- _PROMPT_:
Output the entries word for word. Omit images.

- _GIVEN DATA_:
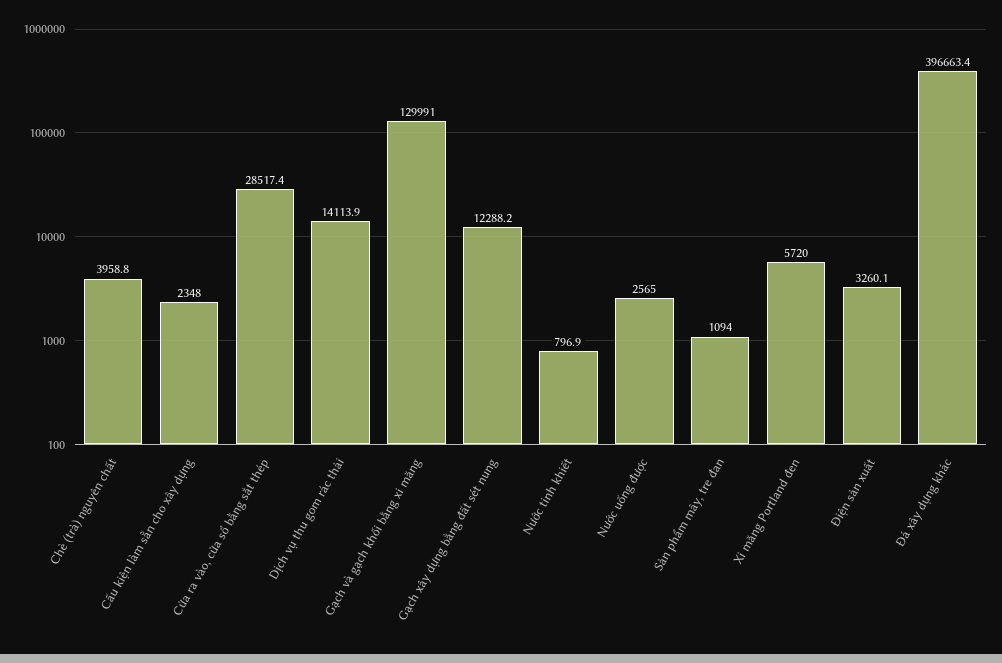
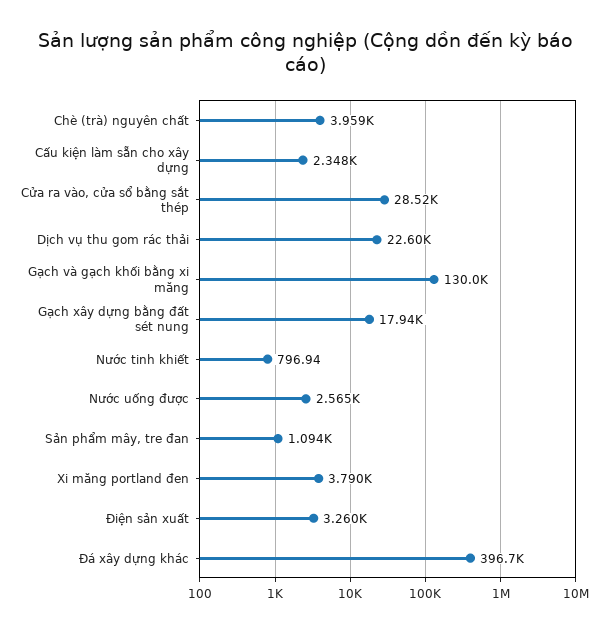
  {
    "Chè (trà) nguyên chất": 3958.8,
    "Cấu kiện làm sẵn cho xây dựng": 2348,
    "Cửa ra vào, cửa sổ bằng sắt thép": 28517.4,
-   "Dịch vụ thu gom rác thải": 14113.9,
+   "Dịch vụ thu gom rác thải": 22600,
    "Gạch và gạch khối bằng xi măng": 129991,
-   "Gạch xây dựng bằng đất sét nung": 12288.2,
+   "Gạch xây dựng bằng đất sét nung": 17940,
    "Nước tinh khiết": 796.94,
    "Nước uống được": 2565,
    "Sản phẩm mây, tre đan": 1094,
-   "Xi măng Portland đen": 5720,
+   "Xi măng Portland đen": 3790,
    "Điện sản xuất": 3260.1,
    "Đá xây dựng khác": 396663.4
  }

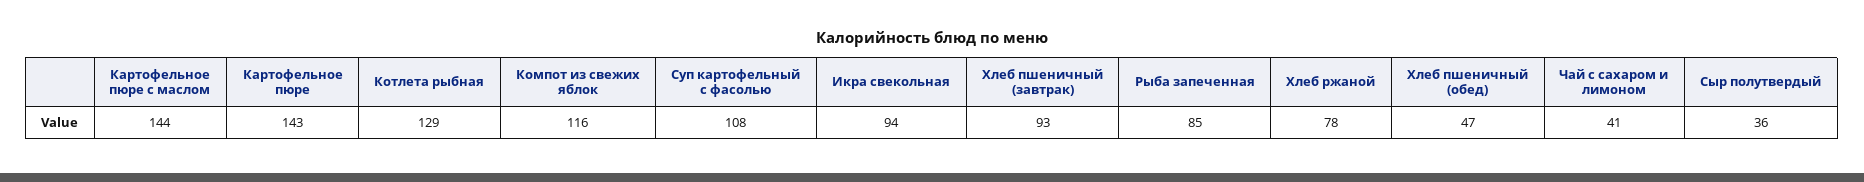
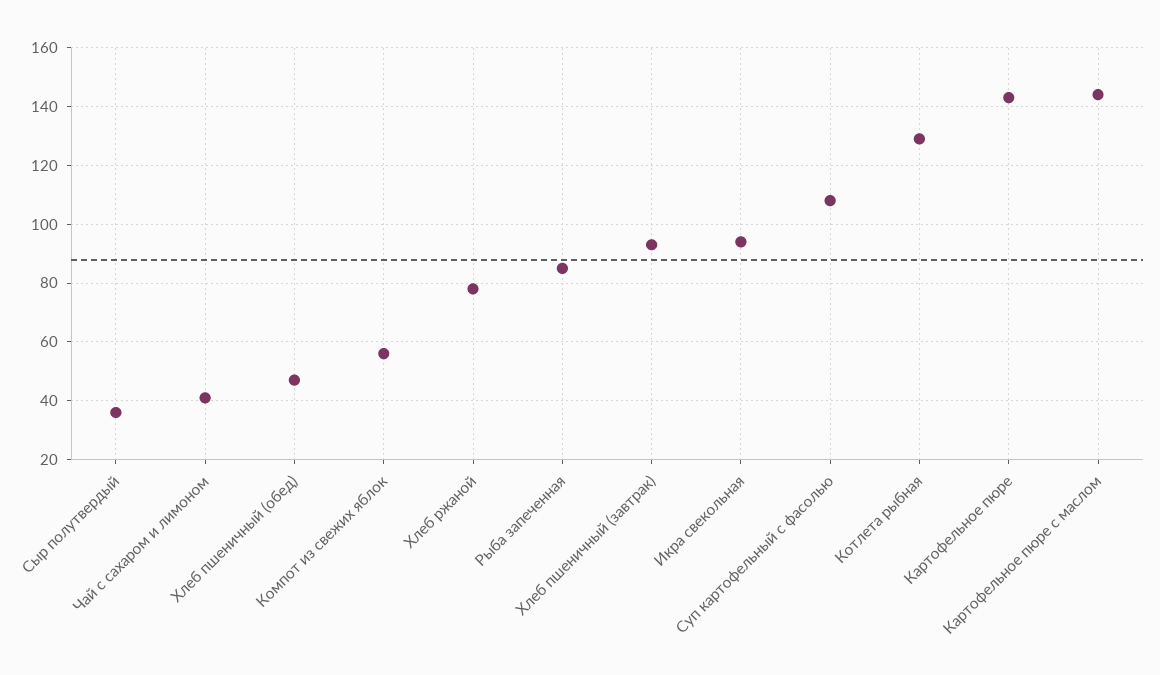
  {
    "Картофельное пюре с маслом": 144,
    "Картофельное пюре": 143,
    "Котлета рыбная": 129,
-   "Компот из свежих яблок": 116,
+   "Компот из свежих яблок": 55,
    "Суп картофельный с фасолью": 108,
    "Икра свекольная": 94,
    "Хлеб пшеничный (завтрак)": 93,
    "Рыба запеченная": 85,
    "Хлеб ржаной": 78,
    "Хлеб пшеничный (обед)": 47,
    "Чай с сахаром и лимоном": 41,
    "Сыр полутвердый": 36
  }

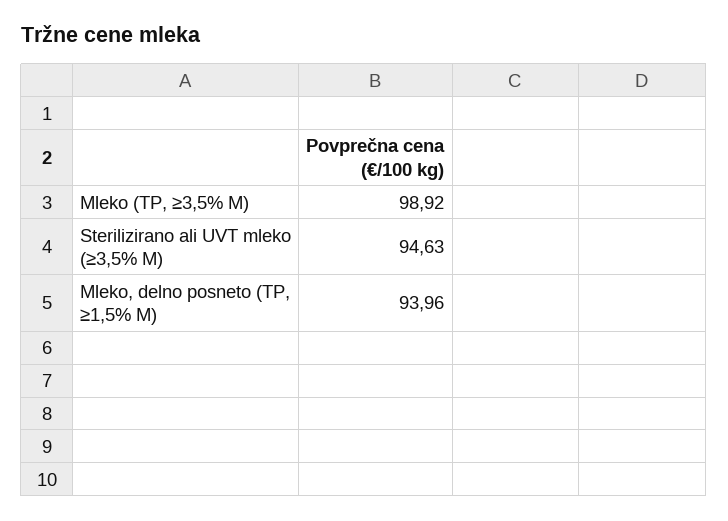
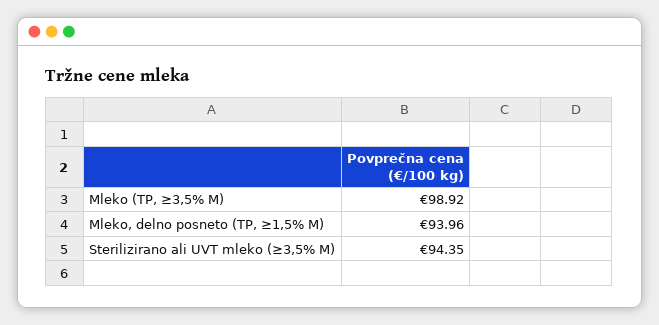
  {
    "Mleko (TP, ≥3,5% M)": 98.92,
-   "Sterilizirano ali UVT mleko (≥3,5% M)": 94.63,
+   "Sterilizirano ali UVT mleko (≥3,5% M)": 94.35,
    "Mleko, delno posneto (TP, ≥1,5% M)": 93.96
  }

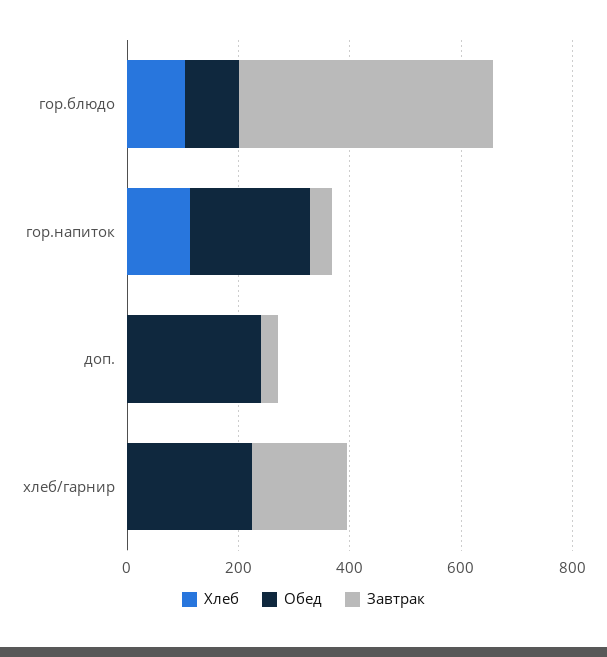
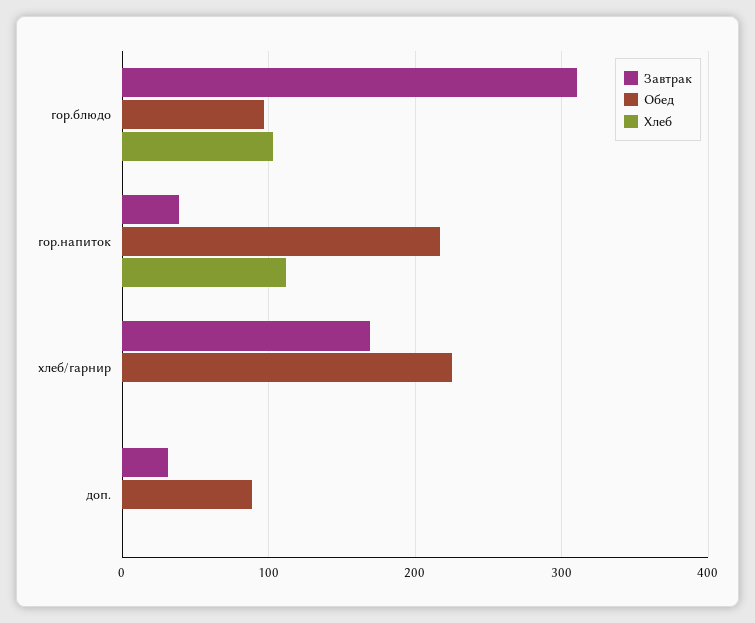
  {
    "Хлеб": {
      "гор.блюдо": 100,
      "гор.напиток": 110,
      "доп.": 0,
      "хлеб/гарнир": 0
    },
    "Обед": {
      "гор.блюдо": 100,
      "гор.напиток": 220,
-     "доп.": 250,
+     "доп.": 90,
      "хлеб/гарнир": 230
    },
    "Завтрак": {
-     "гор.блюдо": 450,
+     "гор.блюдо": 310,
      "гор.напиток": 40,
      "доп.": 30,
      "хлеб/гарнир": 170
    }
  }

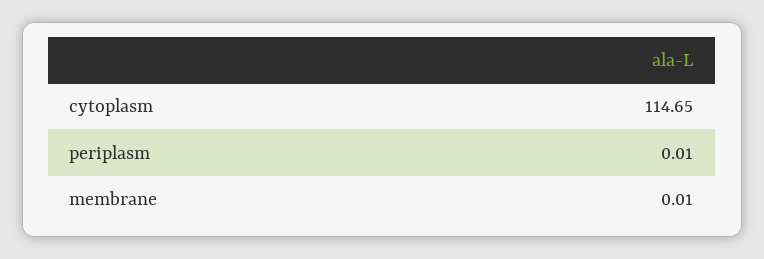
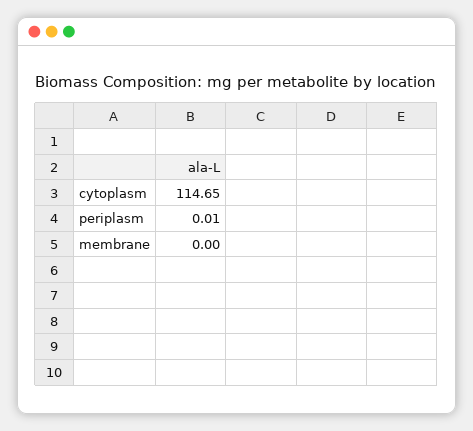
  {
    "cytoplasm": 114.65,
    "periplasm": 0.01,
-   "membrane": 0.01
+   "membrane": 0
  }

- _YOUR RESPONSE_:
  {
    "Chè (trà) nguyên chất": 3958.8,
    "Cấu kiện làm sẵn cho xây dựng": 2348,
    "Cửa ra vào, cửa sổ bằng sắt thép": 28517.4,
-   "Dịch vụ thu gom rác thải": 14113.9,
+   "Dịch vụ thu gom rác thải": 22600,
    "Gạch và gạch khối bằng xi măng": 129991,
-   "Gạch xây dựng bằng đất sét nung": 12288.2,
+   "Gạch xây dựng bằng đất sét nung": 17940,
    "Nước tinh khiết": 796.94,
    "Nước uống được": 2565,
    "Sản phẩm mây, tre đan": 1094,
-   "Xi măng Portland đen": 5720,
+   "Xi măng Portland đen": 3790,
    "Điện sản xuất": 3260.1,
    "Đá xây dựng khác": 396663.4
  }

  {
    "Картофельное пюре с маслом": 144,
    "Картофельное пюре": 143,
    "Котлета рыбная": 129,
-   "Компот из свежих яблок": 116,
+   "Компот из свежих яблок": 55,
    "Суп картофельный с фасолью": 108,
    "Икра свекольная": 94,
    "Хлеб пшеничный (завтрак)": 93,
    "Рыба запеченная": 85,
    "Хлеб ржаной": 78,
    "Хлеб пшеничный (обед)": 47,
    "Чай с сахаром и лимоном": 41,
    "Сыр полутвердый": 36
  }

  {
    "Mleko (TP, ≥3,5% M)": 98.92,
-   "Sterilizirano ali UVT mleko (≥3,5% M)": 94.63,
+   "Sterilizirano ali UVT mleko (≥3,5% M)": 94.35,
    "Mleko, delno posneto (TP, ≥1,5% M)": 93.96
  }

  {
    "Хлеб": {
      "гор.блюдо": 100,
      "гор.напиток": 110,
      "доп.": 0,
      "хлеб/гарнир": 0
    },
    "Обед": {
      "гор.блюдо": 100,
      "гор.напиток": 220,
-     "доп.": 250,
+     "доп.": 90,
      "хлеб/гарнир": 230
    },
    "Завтрак": {
-     "гор.блюдо": 450,
+     "гор.блюдо": 310,
      "гор.напиток": 40,
      "доп.": 30,
      "хлеб/гарнир": 170
    }
  }

  {
    "cytoplasm": 114.65,
    "periplasm": 0.01,
-   "membrane": 0.01
+   "membrane": 0
  }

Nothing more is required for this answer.